Towards Robust, Trustworthy, and Explainable Computer Vision

8 am - 12 pm on Oct 11, 2021. ICCV Tutorial, Montreal, Canada.

[Instructions for joining our Panel Discussion]

This is a half-day tutorial that aims to introduce participants to different aspects of computer vision models beyond performance -- robustness, trustworthiness and explainability.

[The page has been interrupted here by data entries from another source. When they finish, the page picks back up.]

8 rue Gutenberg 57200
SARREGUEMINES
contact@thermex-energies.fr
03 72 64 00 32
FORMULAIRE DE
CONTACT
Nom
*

08:00 AM Talk 1: "Explaining Model Decisions and Fixing Them via Focused Feedback" by Ramprasaath R. Selvaraju (Slides, Video)
08:45 AM Talk 2: "Characterizing Bias and Developing Trustworthy AI Models" by Sara Hooker (Slides, Video)
09:30 AM Talk 3: "Human-centric AI for Computer Vision and Machine Autonomy" by Bolei Zhou (Slides, Video)
10:15 AM Talk 4: "Adversarially Robust Models as Visual Priors" by Aleksander Madry (Slides, Video)
11:00 AM Panel Discussion


Ramprasaath R. Selvaraju
Salesforce Research
Bolei Zhou
Chinese University of Hong Kong --> UCLA
Sara Hooker
Google Research


Convolutional Neural Networks (CNNs) and other deep networks have enabled unprecedented breakthroughs in a variety of computer vision tasks, from image classification to object detection, semantic segmentation, image captioning, visual question answering, and visual dialog. While these models enable superior performance, their lack of decomposability into individually intuitive components makes them hard to interpret. Consequently, when today’s intelligent systems fail, they often fail spectacularly disgracefully without warning or explanation, leaving a user staring at an incoherent output, wondering why the system did what it did. In order to be able to build trust in intelligent systems and move towards their meaningful integration into our everyday lives, we must build `transparent' models that have the ability to explain why they predict what they predict.

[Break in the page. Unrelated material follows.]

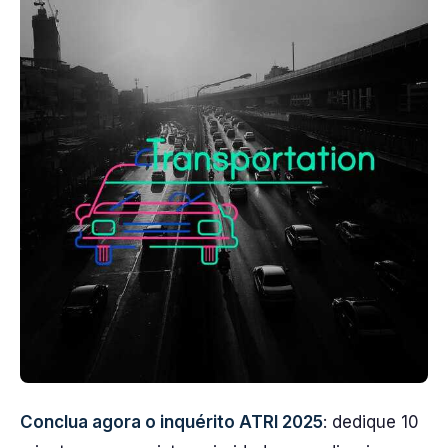
Conclua agora o inquérito ATRI 2025
: dedique 10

This tutorial will introduce participants to different aspects of computer vision models beyond performance. Ramprasaath R. Selvaraju will focus on explainable-AI methodologies and how understanding the decision process helps fixing various characteristics of the model. Sara Hooker will address the trustworthiness and the social impact of vision models. Bolei Zhou will focus on the interactive aspect of dissected vision models and its implication to visual editing applications. Aleksander Madry will focus on the robustness of vision models. Therefore, in this tutorial there will be a unification of different perspectives beyond test-set performance that are just as important to have in vision models.

Speaker Relevance

The tutorial lectures will be given by several well-known researchers specialized in computer vision and the topic relevant to explainability, fairness, generalization, robustness of visual models. For example, Dr. Selvaraju has done work on generating visual explanations for decisions emanating from any deep network-- in order to debug and diagnose network errors, enable knowledge transfer between humans and AI, and correct unwanted biases that may be learned by a network during training. Prof. Zhou has done several works on the visualization and interpretation of the semantic units of deep neural networks for both discriminative and generative models. Prof. Madry has done much work on identifying biases learned by deep models, introduced several benchmarks to evaluate the robustness of vision models, and adversarial machine learning. Sara Hooker has done work on benchmarking interpretability techniques and understanding the biases introduced during network compression in order to build fair and trustworthy AI systems.

We believe that this tutorial will give the vision community not only an educational crash course on explainable, robust and trustworthy AI, but also inspire deeper thinking about the visual models we are training.